## PROBLEM TO WORK ON
In the thread on competition and masculinity, copy out the stretch that starts with "Resolving a reasonable" and ends with "imbalance of respect.", swapping "physical confrontation" for "physical conflict".

## EXCERPT PROVIDED
-- Begin --
This means that e.g. "girly" hobbies might be fine and only earn you some mild mockery but being openly gay or seriously empathising with women could easily render you an outcast because you're disrupting the peace unless you "keep your head down".

The idea of solving disagreements through competition is an example of this. Instead of trying to get to the root of the disagreement and resolve a conflict through mutual understanding and dialogue, it determines a "winner" who comes out on top and the "loser" has to roll over and be humiliated for even daring to speak up.

A "play fight" or a round of Rocket League may not result in physical injury but it's still an aggressive display of dominance rather than a cooperative exchange. It's easy to see how this fits in with other ideas of "bros being bros" (or "boys being boys").

Of course nothing in this has anything to do with manhood. You can be a woman and utterly "destroy" someone at Rocket League or wrestle a man into submission. But not only is this behavior "male coded" (i.e. we're socialised to look at it as masculine rather than feminine) but a woman behaving this way would still stick out simply by being a woman and even more so if she doesn't fully commit to performing masculinity in every other way too (i.e. if she ever isn't playing along as "one of the guys", she'll stick out as an outsider again).

TL;DR: being male doesn't mean you think solving disputes through silly competitions is a good problem solving skill but doing so can be comforting if you feel insecure about your peers judging your masculinity, even if you're all nerds.


>A "play fight" or a round of Rocket League may not result in physical injury but it's still an aggressive display of dominance rather than a cooperative exchange.

Spoken like someone who was taught a “lens” to read everything in the world. We can just as easily invent the opposite meaning: that they were both insecure about looking bad at their job, and punted on the question of which design is better and settled the question of which design was used with competition neither of them would mind losing. Armchair phsycoanalysis that assumes all men are still 16 year old boys is lazy and insulting.


I'm a man. I explicitly said this is not about men vs women but about performative masculinity.

That said, did it even occur to you that suggesting a dispute between two grown adult men should best be solved with wrestling or a competitive round of video games is in itself infantilising?

This doesn't resolve the dispute, it just uses a feat of strength to establish literally unquestioned dominance (even if that dominance is purely situational and would require re-establishing on the next dispute).

Resolving a dispute involves, y'know, actually talking and understanding each other's point of view. But that requires empathy.


>Resolving a dispute involves, y'know, actually talking and understanding each other's point of view. But that requires empathy.

History would disagree, and then hit you with a stick until you agree with its disagreement.

Resolving a reasonable dispute (aka, a debate) can be done via talking it out, but this requires both parties to agree upon the rules for "winning" this dispute. Typically, in regards to physical confrontation, resolving a logical disagreement isn't the goal. It's about imbalance of respect.
-- End --
## SUPPLIED INFORMATION
-- Begin --
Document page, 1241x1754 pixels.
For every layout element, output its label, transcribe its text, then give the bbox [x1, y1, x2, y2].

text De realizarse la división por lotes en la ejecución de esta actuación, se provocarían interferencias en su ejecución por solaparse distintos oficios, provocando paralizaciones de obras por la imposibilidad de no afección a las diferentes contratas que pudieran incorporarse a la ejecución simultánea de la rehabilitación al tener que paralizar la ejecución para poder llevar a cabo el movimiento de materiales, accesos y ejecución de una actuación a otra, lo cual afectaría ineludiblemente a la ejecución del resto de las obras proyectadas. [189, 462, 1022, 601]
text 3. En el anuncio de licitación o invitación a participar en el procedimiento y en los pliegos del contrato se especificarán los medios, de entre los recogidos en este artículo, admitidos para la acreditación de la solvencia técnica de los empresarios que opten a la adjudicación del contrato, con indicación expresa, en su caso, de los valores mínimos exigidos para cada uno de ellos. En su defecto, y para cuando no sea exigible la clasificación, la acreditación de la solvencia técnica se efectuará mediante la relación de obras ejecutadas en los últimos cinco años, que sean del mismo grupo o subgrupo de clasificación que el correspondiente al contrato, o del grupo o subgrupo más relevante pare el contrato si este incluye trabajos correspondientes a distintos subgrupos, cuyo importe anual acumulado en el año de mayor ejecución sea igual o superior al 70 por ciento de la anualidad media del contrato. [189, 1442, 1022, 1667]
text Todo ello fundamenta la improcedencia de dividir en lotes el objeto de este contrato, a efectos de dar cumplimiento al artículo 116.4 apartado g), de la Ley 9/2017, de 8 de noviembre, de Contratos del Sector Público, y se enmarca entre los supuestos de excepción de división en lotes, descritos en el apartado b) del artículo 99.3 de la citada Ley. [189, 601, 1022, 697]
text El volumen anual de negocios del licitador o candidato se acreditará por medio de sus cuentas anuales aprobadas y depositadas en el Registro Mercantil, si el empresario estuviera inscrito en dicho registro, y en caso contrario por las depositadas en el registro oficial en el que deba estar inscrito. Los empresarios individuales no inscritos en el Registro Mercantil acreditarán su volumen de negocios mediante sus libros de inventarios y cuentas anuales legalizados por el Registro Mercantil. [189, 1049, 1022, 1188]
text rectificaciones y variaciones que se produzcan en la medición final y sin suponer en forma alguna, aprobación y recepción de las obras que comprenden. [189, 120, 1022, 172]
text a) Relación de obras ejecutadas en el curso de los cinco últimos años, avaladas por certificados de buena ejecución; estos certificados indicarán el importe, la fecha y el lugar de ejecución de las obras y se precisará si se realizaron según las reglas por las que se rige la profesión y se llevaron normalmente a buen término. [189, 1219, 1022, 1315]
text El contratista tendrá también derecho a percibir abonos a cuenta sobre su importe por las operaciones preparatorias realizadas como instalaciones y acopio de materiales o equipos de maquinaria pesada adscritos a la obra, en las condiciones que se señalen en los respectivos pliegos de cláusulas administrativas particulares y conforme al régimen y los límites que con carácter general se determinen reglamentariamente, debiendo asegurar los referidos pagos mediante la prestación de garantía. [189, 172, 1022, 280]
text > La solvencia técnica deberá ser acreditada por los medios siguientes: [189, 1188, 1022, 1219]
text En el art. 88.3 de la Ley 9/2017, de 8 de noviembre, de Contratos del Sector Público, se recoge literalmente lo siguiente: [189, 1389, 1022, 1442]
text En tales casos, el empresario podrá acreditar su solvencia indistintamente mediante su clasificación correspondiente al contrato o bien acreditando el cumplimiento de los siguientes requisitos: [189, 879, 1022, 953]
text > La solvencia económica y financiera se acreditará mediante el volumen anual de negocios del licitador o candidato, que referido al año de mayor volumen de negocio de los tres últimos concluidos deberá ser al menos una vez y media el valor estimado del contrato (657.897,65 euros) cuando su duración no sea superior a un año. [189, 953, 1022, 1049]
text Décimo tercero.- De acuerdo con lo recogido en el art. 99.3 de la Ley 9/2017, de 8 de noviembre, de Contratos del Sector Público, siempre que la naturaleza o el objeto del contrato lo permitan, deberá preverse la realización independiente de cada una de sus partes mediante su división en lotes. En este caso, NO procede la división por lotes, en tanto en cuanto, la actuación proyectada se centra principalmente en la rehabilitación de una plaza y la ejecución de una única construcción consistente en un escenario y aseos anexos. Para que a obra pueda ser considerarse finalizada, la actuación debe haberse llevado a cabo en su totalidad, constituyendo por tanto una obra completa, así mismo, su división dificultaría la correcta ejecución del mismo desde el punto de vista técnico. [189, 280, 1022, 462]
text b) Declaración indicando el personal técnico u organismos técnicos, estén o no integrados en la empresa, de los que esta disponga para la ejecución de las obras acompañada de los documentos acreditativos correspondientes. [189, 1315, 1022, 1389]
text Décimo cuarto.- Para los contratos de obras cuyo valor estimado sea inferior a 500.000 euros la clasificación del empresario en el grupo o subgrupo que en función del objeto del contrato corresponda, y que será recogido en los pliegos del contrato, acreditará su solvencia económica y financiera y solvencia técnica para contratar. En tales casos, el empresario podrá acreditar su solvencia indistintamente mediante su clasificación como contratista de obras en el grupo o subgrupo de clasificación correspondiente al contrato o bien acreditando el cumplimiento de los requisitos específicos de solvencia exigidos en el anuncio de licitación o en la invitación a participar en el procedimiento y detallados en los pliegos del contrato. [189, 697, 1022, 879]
-- End --
## RESPONSE TO THE TASK
Resolving a reasonable dispute (aka, a debate) can be done via talking it out, but this requires both parties to agree upon the rules for "winning" this dispute. Typically, in regards to physical conflict, resolving a logical disagreement isn't the goal. It's about imbalance of respect.